Polish CDSCorpus consists of 10K Polish sentence pairs which are human-annotated for semantic relatedness and entailment. The dataset may be used for the evaluation of compositional distributional semantics models of Polish. The data set was presented at ACL 2017. Please refer to the Wróblewska and Krasnowska-Kieraś (2017) for a detailed description of the resource.

Data split

CDSCorpus is divided into three parts: training, test and development data sets. These data sets were used in the experiments on evaluating sentence embeddings presented in Krasnowska-Kieraś and Wróblewska (2019).
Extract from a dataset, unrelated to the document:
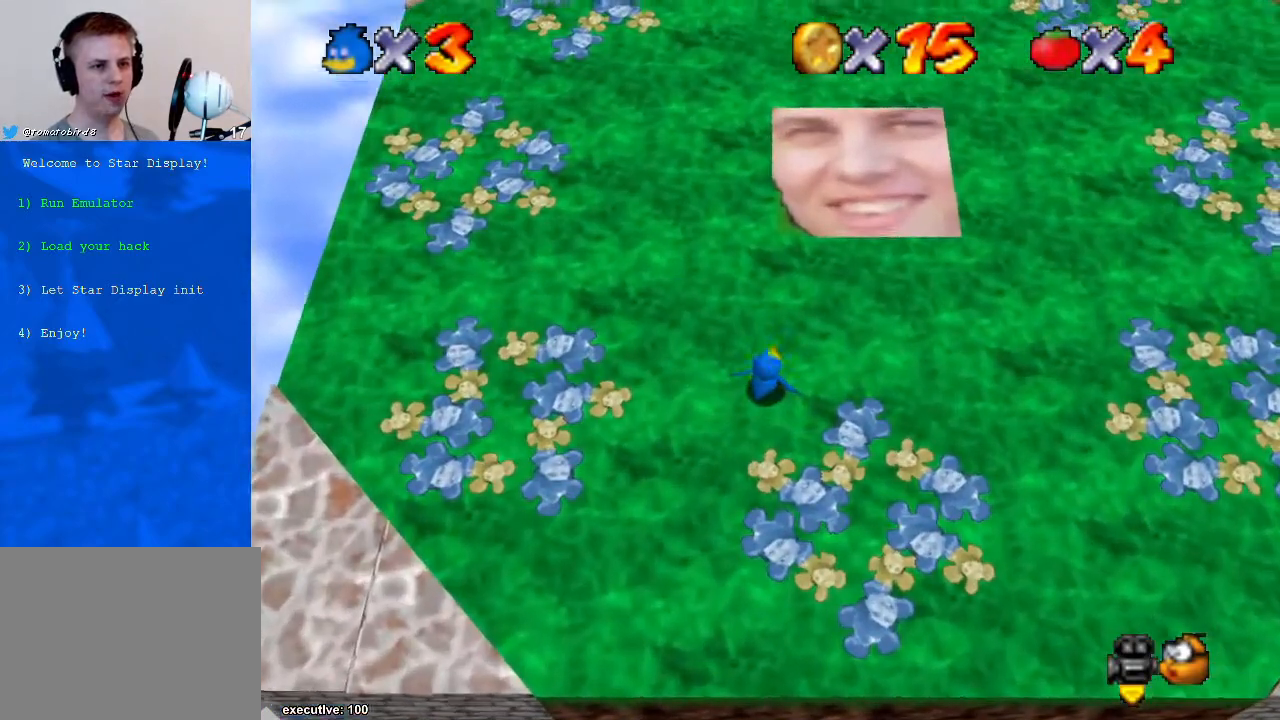
{"buttons": [], "left_stick": "center", "right_stick": "center", "events": [[133, "left_stick", "center"]]}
The creation of the resource was supported by SONATA 8 grant no 2014/15/D/HS2/03486 from the National Science Centre Poland.


  • Alina Wróblewska and Katarzyna Krasnowska-Kieraś. Polish evaluation dataset for compositional distributional semantics models. In Proceedings of the 55th Annual Meeting of the Association for Computational Linguistics (Volume 1: Long Papers), pages 784-792, Vancouver, Canada, 2017. Association for Computational Linguistics.

  • Katarzyna Krasnowska-Kieraś and Alina Wróblewska. Empirical Linguistic Study of Sentence Embeddings. To apper in Proceedings of the 57th Annual Meeting of the Association for Computational Linguistics, Florence, Italy, 2019. Association for Computational Linguistics.